The spiritual successors of Churchill appear to never leave the Western political kitchen. Their motto is – play a dirty trick and do it as elegantly as you can. That’s what brings indefatigable UN Secretary Ban Ki-moon into the focus of international observers attention more and more often. Just recently speaking at the final 2011 results wrap up press conference he surprised the audience with his eloquence praising those who bombed Libya.
The Churchill’s spirit was there in his speeches, as he turned a blind eye on NATO’s taking sides in the Libyan intestine strife. But the main thing is to preserve elegance. To smile and bow when the time is right.
Now Ban Ki-moon turned to Syria. The Winston’s shadow is behind his back again. It’s not worth to list all accusations addressed to the president of Syria president Assad, they all come from the ideological pottage boiling in the NATO’s kitchen. The main idea is that Assad is an enemy of Syrian people and the whole human kind. He should be dealt with. And elegance shouldn’t be forgotten. Not a word about an armed intervention.
At the same time the Secretary General pays no attention whatsoever on the Syrian armed opposition. Is he not the one who should make clear what its numbers are, where arms and other supplies come from etc? It’s the chimera of “Free Syrian army” and opposition’s political council that are constantly mentioned in the media. But it’s well armed formations able to counter the Syrian regular army who fight the country’s legitimate government. Why the Secretary General has no wish to know who these people are and what they want? Perhaps it’s because Mr. Rasmussen has already told him whispering in the ear? The conspiracy of silence concerning estimates of real strength of Syrian militants is an amazing mystery of Western media activities. Ban Ki-moon appears to be one of the creators of the mystery. Perhaps we will get another prove of it soon at the UN General Assembly session devoted to the situation in Syria.
The activities of the body responsible for providing the Secretary General with information on Syria raise questions too. It’s the “Syrian Observatory for Human Rights” in Syria, based in London – an office that has no relation whatsoever to the United Nations with funds coming from secret sources. It’s not accessible. Perhaps the “Observatory” is afraid of Syrian special services and is hidden in an area guarded by someone. And the data concocted by the guarded experts located thousands of kilometers from Syria becomes “official data of the United Nations ” by the will of Mr. Ban Ki-moon.
It’s all done in respectable and elegant way, isn’t it, gentlemen from the SIS?
What about the resignation of Mohamed al-Dhabi, head of Arab League monitoring mission in Syria? Can the story be ignored? The General resigned because his report didn’t meet the expectations of the Arab League leaders. They spared no effort to make cuts in the report and send it to the UN in truncated form. Mr. Ban Ki-moon knew well about it. Still he met the General Mohamed al-Dhabi’s resignation with usual smile.

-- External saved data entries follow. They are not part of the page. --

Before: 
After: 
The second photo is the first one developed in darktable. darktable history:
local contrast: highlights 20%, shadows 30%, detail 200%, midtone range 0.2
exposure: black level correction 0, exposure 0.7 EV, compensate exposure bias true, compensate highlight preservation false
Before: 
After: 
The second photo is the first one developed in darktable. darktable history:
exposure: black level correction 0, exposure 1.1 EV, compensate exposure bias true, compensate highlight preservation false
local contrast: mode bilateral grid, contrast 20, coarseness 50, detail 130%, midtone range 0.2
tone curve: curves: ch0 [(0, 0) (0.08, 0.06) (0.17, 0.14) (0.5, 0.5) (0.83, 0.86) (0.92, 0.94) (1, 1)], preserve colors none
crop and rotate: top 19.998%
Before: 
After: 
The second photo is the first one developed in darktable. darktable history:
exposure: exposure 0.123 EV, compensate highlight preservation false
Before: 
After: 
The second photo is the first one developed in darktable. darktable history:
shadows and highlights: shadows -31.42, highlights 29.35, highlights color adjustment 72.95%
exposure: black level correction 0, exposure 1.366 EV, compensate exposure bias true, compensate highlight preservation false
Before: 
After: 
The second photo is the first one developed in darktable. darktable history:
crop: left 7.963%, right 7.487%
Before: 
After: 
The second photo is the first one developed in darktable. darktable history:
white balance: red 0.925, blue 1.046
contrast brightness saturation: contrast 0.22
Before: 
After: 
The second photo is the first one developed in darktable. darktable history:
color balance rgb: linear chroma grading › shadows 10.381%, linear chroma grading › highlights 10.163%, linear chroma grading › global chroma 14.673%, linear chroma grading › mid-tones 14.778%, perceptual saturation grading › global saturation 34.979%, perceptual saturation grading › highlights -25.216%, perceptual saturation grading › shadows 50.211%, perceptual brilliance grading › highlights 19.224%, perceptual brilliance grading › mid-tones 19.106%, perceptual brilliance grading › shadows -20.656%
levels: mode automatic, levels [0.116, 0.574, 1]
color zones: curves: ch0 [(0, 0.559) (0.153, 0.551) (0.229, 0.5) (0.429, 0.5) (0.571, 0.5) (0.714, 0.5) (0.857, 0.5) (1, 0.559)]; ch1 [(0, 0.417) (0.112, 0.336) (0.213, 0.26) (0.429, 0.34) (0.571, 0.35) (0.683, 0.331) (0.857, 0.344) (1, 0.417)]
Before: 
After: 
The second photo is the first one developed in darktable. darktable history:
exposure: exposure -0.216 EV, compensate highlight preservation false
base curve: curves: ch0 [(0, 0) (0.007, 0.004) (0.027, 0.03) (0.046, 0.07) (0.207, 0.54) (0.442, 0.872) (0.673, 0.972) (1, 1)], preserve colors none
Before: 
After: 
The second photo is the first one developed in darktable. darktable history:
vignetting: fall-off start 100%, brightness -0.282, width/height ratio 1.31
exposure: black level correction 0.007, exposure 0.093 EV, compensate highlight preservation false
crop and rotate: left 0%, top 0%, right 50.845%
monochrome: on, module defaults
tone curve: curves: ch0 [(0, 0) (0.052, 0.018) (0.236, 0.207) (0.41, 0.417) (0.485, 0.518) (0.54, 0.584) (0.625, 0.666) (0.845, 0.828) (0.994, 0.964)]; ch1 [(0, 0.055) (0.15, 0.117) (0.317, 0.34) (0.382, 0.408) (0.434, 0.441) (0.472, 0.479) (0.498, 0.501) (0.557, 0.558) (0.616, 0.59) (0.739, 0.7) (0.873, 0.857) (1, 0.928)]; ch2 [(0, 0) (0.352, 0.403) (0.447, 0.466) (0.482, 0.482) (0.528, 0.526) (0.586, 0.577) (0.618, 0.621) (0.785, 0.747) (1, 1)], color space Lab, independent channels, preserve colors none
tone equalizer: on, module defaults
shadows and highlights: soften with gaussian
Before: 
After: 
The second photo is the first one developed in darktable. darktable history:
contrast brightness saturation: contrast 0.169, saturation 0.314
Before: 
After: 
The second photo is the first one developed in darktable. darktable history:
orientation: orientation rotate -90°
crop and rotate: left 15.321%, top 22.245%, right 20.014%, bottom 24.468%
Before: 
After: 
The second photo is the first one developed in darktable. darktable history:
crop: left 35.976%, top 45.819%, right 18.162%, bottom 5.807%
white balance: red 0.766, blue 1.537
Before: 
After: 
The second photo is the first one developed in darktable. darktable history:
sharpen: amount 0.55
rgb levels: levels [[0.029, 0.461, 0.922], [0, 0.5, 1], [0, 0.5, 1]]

In response to the resignation the NATO’s ideological pottage started to boil producing new information bubbles: the assignment of the Sudanese General with rich intelligence experience to the position of head of observers mission was a mistake because he was a representative of the old regime and took part in suppressing the democratic movement in Darfur.
Here is a choice – one can laugh or cry. Just recently the Western media published reports about the atrocities committed by the Darfur separatists, how could one guess then that the very same outlets would picture one of the separatism fighters as a villain.
Ban Ki-moon didn’t meet General al-Ghabi but he did hold another meeting with Mr. Rasmussen. Nice try too. The two Secretaries General have an agenda for discussions.
It may take a long time to describe the dishonorable and not very elegant policy of Ban Ki-moon. The question arises: once the UN Secretary General joined the ranks of NATO’s mercenaries what the international community would need him for?